• Text:
┌──

Tuesday, December 04, 2007

THE RETURN OF THE HARBARROWBOY: The ice-cream man cometh....


UPDATE: 1.07 PM.

HE'S BACK!

THE ICE-CREAM MAN SLIPPED INTO THE FUN PALACE JUST AFTER 1 CLOCK TODAY.

ONE BY-STANDER TAKES UP THE STORY:

"YOU COULD HAVE HEARD A PIN DROP, HE JUST WANDERED INTO HIS OFFICE. THE BULLSHITER WAS NOT SITTING THERE, OTHERWISE THERE MIGHT HAVE BEEN AN UNPLEASANT SCENE.

"IT WAS OBVIOUS THAT NOBODY EXPECTED HIM TO TURN UP, THE BULLSHITTER AND HIS GANG OF INCOMPETENTS WERE IN ANOTHER MEETING IN THE CONFERENCE ROOM.

"JASE WANDERED ABOUT A BIT, SCRATCHED HIS HEAD AND THEN WALKED OUT AGAIN TO THE CONFEENCE ROOM. IT WAS REALLY STRANGE.

"HE LOOKS JUST LIKE A TOBY JUG - HE HAS GOT EVEN FATTER. AND HIS SKIN IS A RIDICULOUS SHADE OF ORANGE."

FOR THE NEXT EXCITING INSTALMENT, STAY POSTED....

4 comments:

Anonymous said...

Ah'm back! Ah'm BACK!! Ah'm-back-Ah'm-back-AH'M-BACK!!!!!!

Ah'm BACK Ah'm BACK AH'M FOOKIN' BACK!!!!!!!!!!!

And who's been sittin' in MY chair? And who's been shittin' on ME??? And where's Mr fookin' 'ilton?

I've told 'im I want a FULL report on what's been kickin' off while ar've bin away. Jesus fookin' Christ, it's a fookin' mess. It's gonna tek all my management skills to sort it out. So where is that fookin' useless 'ilton?

And where's me mucker, Chris Green? CHRIS!!!! Get the fook in 'ere, and tidy my desk!! Now!! CHRIS FOOKIN' GREEN!!!!!!!!!!

└──

• Set problem A: Reproduce the full blog post word for word.
The records that come next are unrelated to the blog post.

• Extracted data:
┌──

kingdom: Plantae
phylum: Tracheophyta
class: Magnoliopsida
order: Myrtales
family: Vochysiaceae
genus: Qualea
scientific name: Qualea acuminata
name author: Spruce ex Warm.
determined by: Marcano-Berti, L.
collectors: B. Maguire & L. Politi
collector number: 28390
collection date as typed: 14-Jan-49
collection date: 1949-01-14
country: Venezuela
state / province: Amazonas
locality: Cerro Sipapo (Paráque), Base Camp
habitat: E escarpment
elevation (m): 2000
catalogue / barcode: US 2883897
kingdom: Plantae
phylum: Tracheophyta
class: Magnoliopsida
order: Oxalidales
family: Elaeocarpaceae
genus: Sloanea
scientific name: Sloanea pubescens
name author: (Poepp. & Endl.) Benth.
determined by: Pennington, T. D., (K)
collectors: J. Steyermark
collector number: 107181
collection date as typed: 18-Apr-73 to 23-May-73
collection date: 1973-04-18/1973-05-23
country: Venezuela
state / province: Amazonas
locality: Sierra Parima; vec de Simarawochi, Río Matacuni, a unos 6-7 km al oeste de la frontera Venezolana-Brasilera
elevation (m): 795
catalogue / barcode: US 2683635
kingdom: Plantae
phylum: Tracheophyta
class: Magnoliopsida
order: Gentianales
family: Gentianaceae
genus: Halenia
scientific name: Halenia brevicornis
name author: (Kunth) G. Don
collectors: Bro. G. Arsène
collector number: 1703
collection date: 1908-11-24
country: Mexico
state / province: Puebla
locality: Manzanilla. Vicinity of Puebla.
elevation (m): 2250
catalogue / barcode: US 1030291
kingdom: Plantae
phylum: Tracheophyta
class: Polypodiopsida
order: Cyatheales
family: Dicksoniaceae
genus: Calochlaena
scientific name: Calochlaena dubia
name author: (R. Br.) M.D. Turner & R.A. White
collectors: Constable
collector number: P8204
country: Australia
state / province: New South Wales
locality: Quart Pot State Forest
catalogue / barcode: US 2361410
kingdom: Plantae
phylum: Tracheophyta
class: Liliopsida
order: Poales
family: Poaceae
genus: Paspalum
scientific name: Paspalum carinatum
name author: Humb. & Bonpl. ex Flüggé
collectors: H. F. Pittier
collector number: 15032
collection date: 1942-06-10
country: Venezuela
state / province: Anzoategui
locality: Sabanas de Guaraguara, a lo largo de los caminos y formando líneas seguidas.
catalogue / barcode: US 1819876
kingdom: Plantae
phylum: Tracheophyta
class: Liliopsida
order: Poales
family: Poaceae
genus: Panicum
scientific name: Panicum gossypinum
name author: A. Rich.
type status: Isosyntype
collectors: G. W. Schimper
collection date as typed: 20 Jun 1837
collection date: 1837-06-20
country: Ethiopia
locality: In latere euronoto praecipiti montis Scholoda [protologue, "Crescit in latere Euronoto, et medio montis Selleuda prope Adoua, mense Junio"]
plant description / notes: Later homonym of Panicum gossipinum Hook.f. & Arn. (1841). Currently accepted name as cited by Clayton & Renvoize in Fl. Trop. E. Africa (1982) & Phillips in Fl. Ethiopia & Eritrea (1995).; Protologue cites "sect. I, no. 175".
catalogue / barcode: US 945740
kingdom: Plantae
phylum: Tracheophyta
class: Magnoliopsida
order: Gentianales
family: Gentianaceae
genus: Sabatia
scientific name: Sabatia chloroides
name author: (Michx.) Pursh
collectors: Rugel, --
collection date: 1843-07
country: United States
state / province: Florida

└──

• Set problem B: Render the lines of the records as a Markdown table with the columns Row and Line, starting with the line containing "genus: Calochlaena" and continuing through the line containing "state / province: Anzoategui". Skip any blank lines.

• Exercise answer A:
Tuesday, December 04, 2007

THE RETURN OF THE HARBARROWBOY: The ice-cream man cometh....


UPDATE: 1.07 PM.

HE'S BACK!

THE ICE-CREAM MAN SLIPPED INTO THE FUN PALACE JUST AFTER 1 CLOCK TODAY.

ONE BY-STANDER TAKES UP THE STORY:

"YOU COULD HAVE HEARD A PIN DROP, HE JUST WANDERED INTO HIS OFFICE. THE BULLSHITER WAS NOT SITTING THERE, OTHERWISE THERE MIGHT HAVE BEEN AN UNPLEASANT SCENE.

"IT WAS OBVIOUS THAT NOBODY EXPECTED HIM TO TURN UP, THE BULLSHITTER AND HIS GANG OF INCOMPETENTS WERE IN ANOTHER MEETING IN THE CONFERENCE ROOM.

"JASE WANDERED ABOUT A BIT, SCRATCHED HIS HEAD AND THEN WALKED OUT AGAIN TO THE CONFEENCE ROOM. IT WAS REALLY STRANGE.

"HE LOOKS JUST LIKE A TOBY JUG - HE HAS GOT EVEN FATTER. AND HIS SKIN IS A RIDICULOUS SHADE OF ORANGE."

FOR THE NEXT EXCITING INSTALMENT, STAY POSTED....

4 comments:

Anonymous said...

Ah'm back! Ah'm BACK!! Ah'm-back-Ah'm-back-AH'M-BACK!!!!!!

Ah'm BACK Ah'm BACK AH'M FOOKIN' BACK!!!!!!!!!!!

And who's been sittin' in MY chair? And who's been shittin' on ME??? And where's Mr fookin' 'ilton?

I've told 'im I want a FULL report on what's been kickin' off while ar've bin away. Jesus fookin' Christ, it's a fookin' mess. It's gonna tek all my management skills to sort it out. So where is that fookin' useless 'ilton?

And where's me mucker, Chris Green? CHRIS!!!! Get the fook in 'ere, and tidy my desk!! Now!! CHRIS FOOKIN' GREEN!!!!!!!!!!

• Exercise answer B:
| Row | Line |
|---|---|
| 1 | genus: Calochlaena |
| 2 | scientific name: Calochlaena dubia |
| 3 | name author: (R. Br.) M.D. Turner & R.A. White |
| 4 | collectors: Constable |
| 5 | collector number: P8204 |
| 6 | country: Australia |
| 7 | state / province: New South Wales |
| 8 | locality: Quart Pot State Forest |
| 9 | catalogue / barcode: US 2361410 |
| 10 | kingdom: Plantae |
| 11 | phylum: Tracheophyta |
| 12 | class: Liliopsida |
| 13 | order: Poales |
| 14 | family: Poaceae |
| 15 | genus: Paspalum |
| 16 | scientific name: Paspalum carinatum |
| 17 | name author: Humb. & Bonpl. ex Flüggé |
| 18 | collectors: H. F. Pittier |
| 19 | collector number: 15032 |
| 20 | collection date: 1942-06-10 |
| 21 | country: Venezuela |
| 22 | state / province: Anzoategui |